Zgodnie z przepisami, Sejm przyjmuje obywatelski wniosek bezwzględną większością głosów w obecności co najmniej połowy ustawowej liczby posłów. Zakładając 100 proc. frekwencję (460 posłów) w głosowaniu nad wnioskiem ws. referendum, jego zwolennicy musieliby zebrać 231 głosów. Kluby PO i PSL mają łącznie 232 posłów, a opozycja, wliczając posłów niezrzeszonych, 228.
W głosowaniu - biorąc pod uwagę zapowiadane głosowanie dwóch posłów PSL za wnioskiem o referendum oraz zapowiedziane głosowanie przeciwko wicemarszałek Nowickiej - dużą rolę odegrała frekwencja na sali sejmowej.
Inicjatorzy referendum - Stowarzyszenie Rzecznik Praw Rodziców - zebrali prawie milion podpisów pod wnioskiem o jego przeprowadzeniem.
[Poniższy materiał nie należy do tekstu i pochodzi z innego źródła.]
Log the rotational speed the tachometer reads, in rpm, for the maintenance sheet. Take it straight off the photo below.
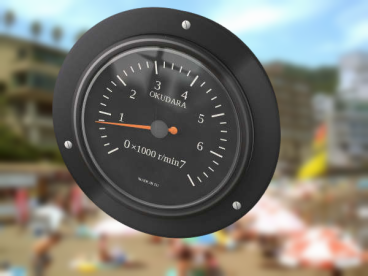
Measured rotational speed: 800 rpm
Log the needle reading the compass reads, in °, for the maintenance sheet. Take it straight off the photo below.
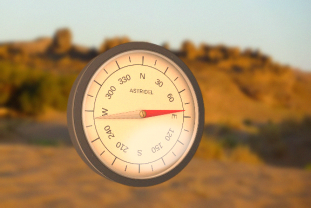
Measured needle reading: 82.5 °
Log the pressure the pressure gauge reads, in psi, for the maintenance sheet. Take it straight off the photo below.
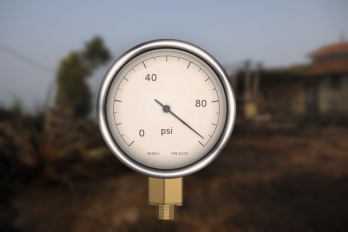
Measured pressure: 97.5 psi
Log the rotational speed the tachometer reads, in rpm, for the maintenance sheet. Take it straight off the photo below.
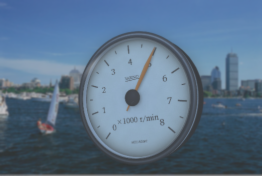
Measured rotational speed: 5000 rpm
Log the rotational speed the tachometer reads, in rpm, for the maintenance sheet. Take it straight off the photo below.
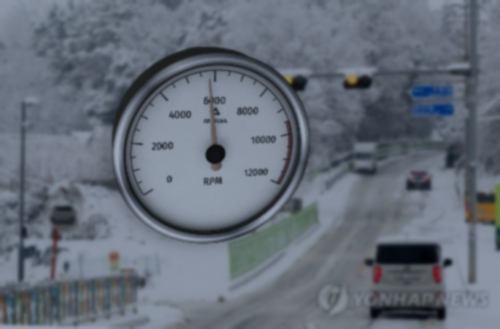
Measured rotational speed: 5750 rpm
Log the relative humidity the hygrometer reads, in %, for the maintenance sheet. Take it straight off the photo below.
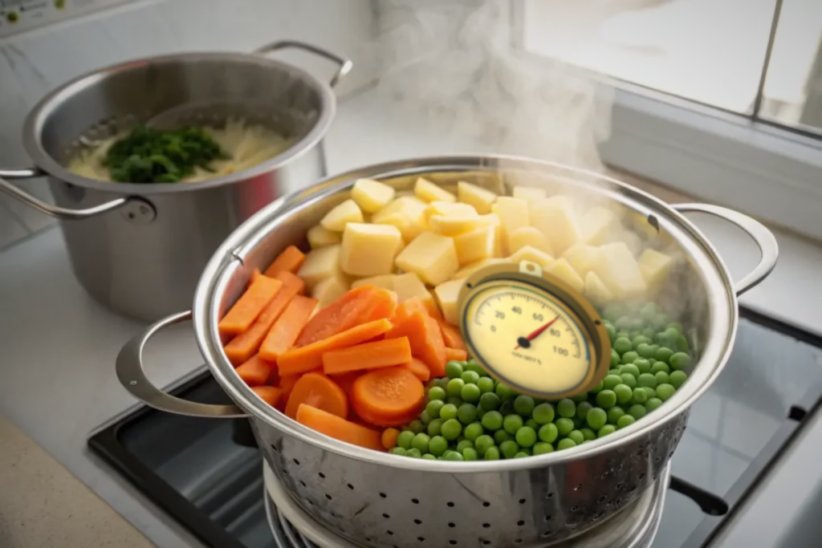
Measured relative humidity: 70 %
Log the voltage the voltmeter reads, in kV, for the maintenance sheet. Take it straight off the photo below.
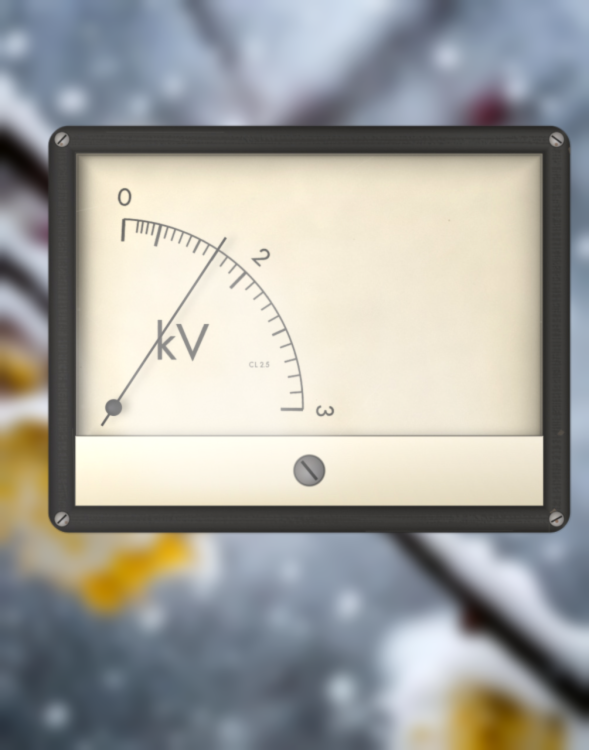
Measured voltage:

Chcą, by w referendum zadać pięć pytań: 1. Czy jesteś za zniesieniem obowiązku szkolnego sześciolatków? 2. Czy jesteś za zniesieniem obowiązku przedszkolnego pięciolatków? 3. Czy jesteś za przywróceniem w liceach ogólnokształcących pełnego kursu historii oraz innych przedmiotów? 4. Czy jesteś za stopniowym powrotem do systemu: 8 lat szkoły podstawowej plus 4 lata szkoły średniej? 5. Czy jesteś za ustawowym powstrzymaniem procesu likwidacji publicznych szkół i przedszkoli?
W ocenie Karoliny i Tomasza Elbanowskich ze Stowarzyszenia Rzecznik Praw Rodziców polskie szkoły nie są przygotowane na przyjęcie 6-latków.